The BMW i Division, with the help of Designworks and an Austrian wingsuit pilot Peter Salzmann, has made people’s centuries-old dream come true in three years. Within the framework of the #NEXTGen 2020, the BMW Group will present the first electric drive system for a wingsuit.
The Electrified Wingsuit by BMW i program was started thanks to Peter Salzmann’s ambition to take wingsuit to another level. “At the time, I was developing suits for skydiving and base jumping with a friend and base jumping mentor,” Peter Salzmann explains. “In a relaxed atmosphere one evening after a day of testing, we threw out lots of ideas about how we could improve performance. One of them was a supporting motor – and it’s an idea I just couldn’t shake. I found the idea of being able to jump from my local mountain wearing the wingsuit and land in my garden fascinating.“
“I quickly came up with the idea of an impeller; in other words, a propeller enclosed by a ring or tube-shaped housing. However, a fuel-powered or conventional motor was out of the question,” Salzmann points out. “Sustainability is very important to me, and something I try to live my everyday life by. I enjoy nature from the air and on the ground – that’s why I aim to consistently follow the path of sustainability, even when it comes to mobility. With the fully-electric BMW iX3, I can now do that when preparing for my latest jumps – and thanks in no small part to the support of BMW i, the progress in electrification has made my dream possible.“
The innovative drive module and the likewise entirely newly designed wingsuit were developed in cooperation between BMW i, Designworks, and Salzmann. The Electrified Wingsuit has a fly unit with two encased carbon propellers, so-called impellers, each providing a power of 7.5 kW, a speed of around 25,000 rpm – generating a total power of 15 kW for approximately 5 minutes. In the free fall, while normal wingsuit operators can often reach horizontal speeds surpassing 100 km/h (62 mph), the electric wingsuit can apparently boost speeds up to 300 km/h (186 mph).

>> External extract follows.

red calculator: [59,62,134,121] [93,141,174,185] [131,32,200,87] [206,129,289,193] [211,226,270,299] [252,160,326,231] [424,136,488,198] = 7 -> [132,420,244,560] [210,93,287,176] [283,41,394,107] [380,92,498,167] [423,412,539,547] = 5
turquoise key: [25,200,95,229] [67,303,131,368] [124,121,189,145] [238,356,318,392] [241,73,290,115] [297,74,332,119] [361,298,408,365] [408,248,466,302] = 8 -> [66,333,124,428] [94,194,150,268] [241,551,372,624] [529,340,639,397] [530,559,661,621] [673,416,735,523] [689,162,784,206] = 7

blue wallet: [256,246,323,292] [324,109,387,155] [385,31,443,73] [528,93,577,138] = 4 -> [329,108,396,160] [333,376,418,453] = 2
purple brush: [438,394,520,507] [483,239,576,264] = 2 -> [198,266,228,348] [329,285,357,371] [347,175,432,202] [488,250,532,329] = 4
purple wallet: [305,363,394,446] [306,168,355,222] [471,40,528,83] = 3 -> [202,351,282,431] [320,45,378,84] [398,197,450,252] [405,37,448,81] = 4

It took three years between the idea, development, tests in the wind tunnel of the BMW Group’s Aerodynamic Testing Center in Munich. For the maiden flight of the electric wingsuit, Salzmann was dropped by helicopter at 3,000 meters (9,800 feet) along with two other conventional wingsuit operators over the mountains in his native Austria.

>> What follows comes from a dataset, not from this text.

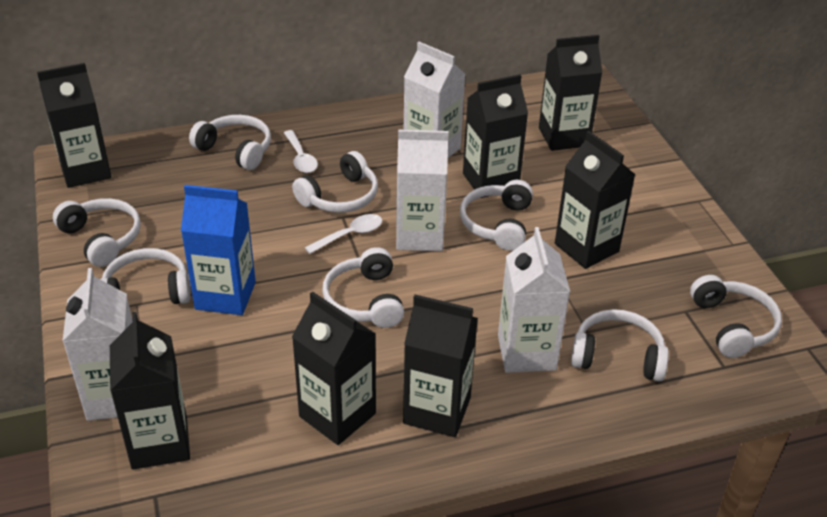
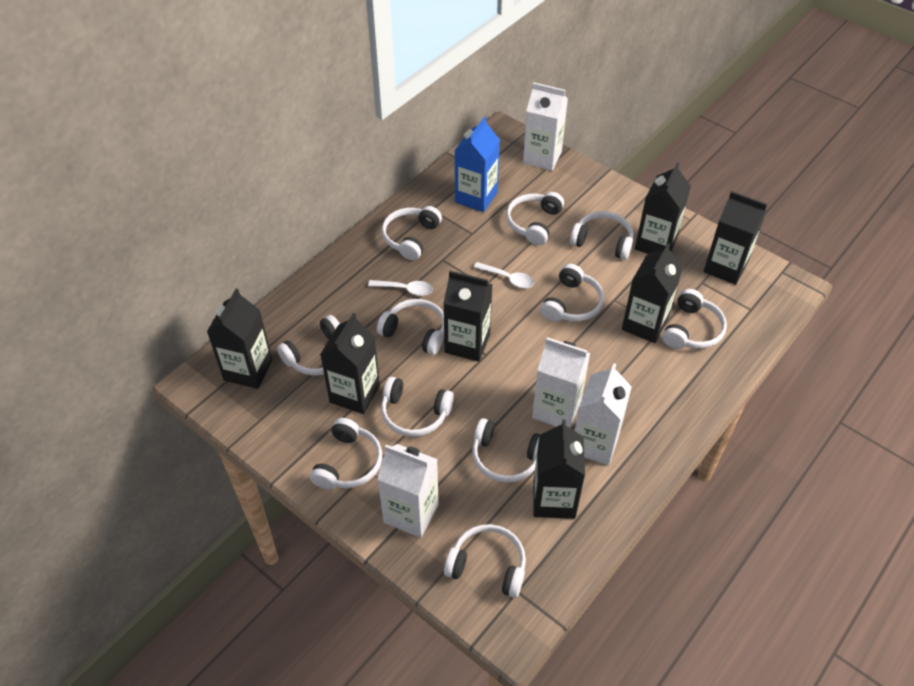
white headphones: [53,198,141,267] [100,248,191,304] [189,115,271,170] [292,151,378,213] [322,247,404,328] [460,180,533,251] [571,309,669,381] [690,275,782,358] = 8 -> [277,315,340,376] [310,418,382,489] [377,299,444,355] [381,377,454,437] [382,206,442,260] [444,524,526,598] [472,418,539,483] [506,192,564,245] [540,264,604,322] [570,211,633,260] [662,289,727,349] = 11

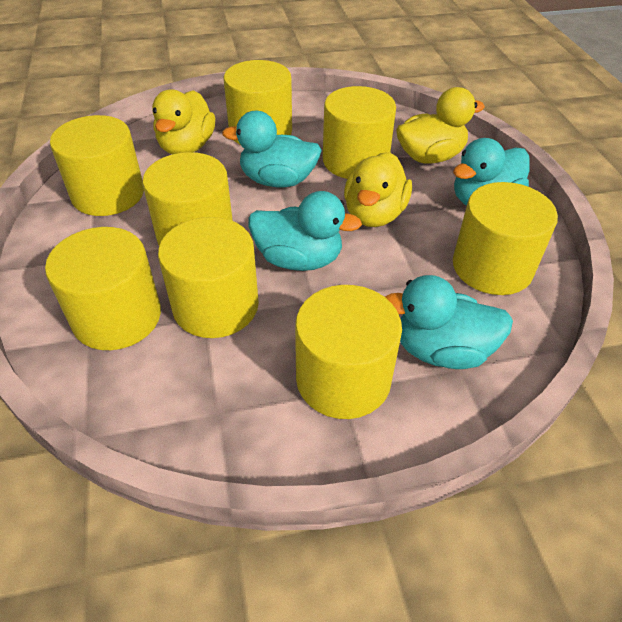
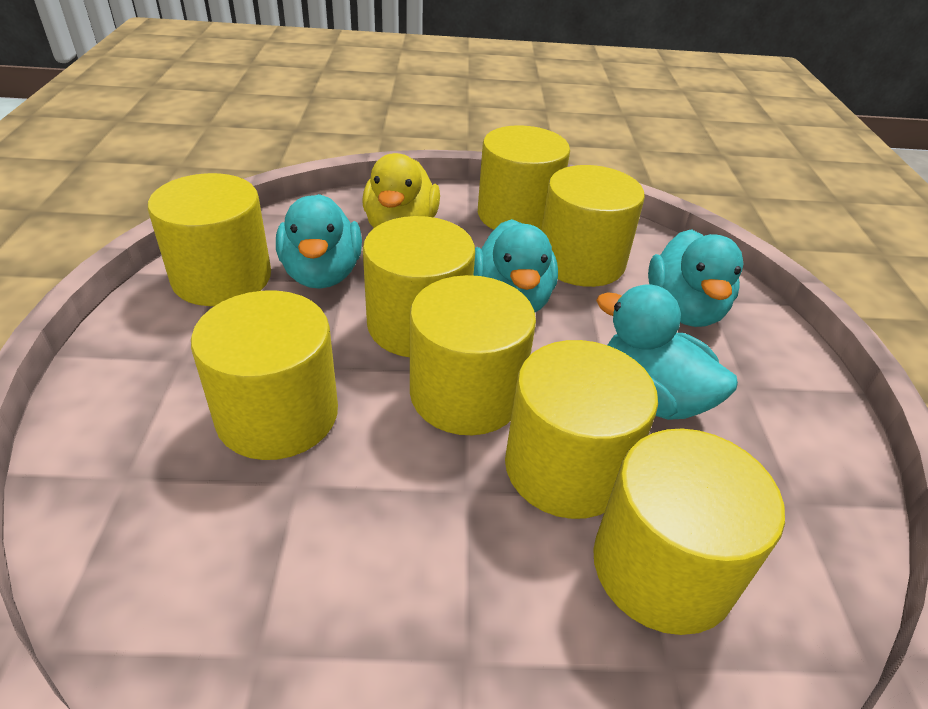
yellow duck: [152,89,215,154] [344,152,412,227] [396,87,485,164] = 3 -> [362,153,440,228] = 1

Directly after the jump from an altitude of 3,000 meters, all three flew in the direction of a mountain massif. With the aid of the electric drive, Salzmann accelerated faster than his colleagues and was able to fly across the peak in steep flight. He was also able to meet up with the other two pilots who had flown in glide flight around the mountain, where they opened their parachutes and landed together.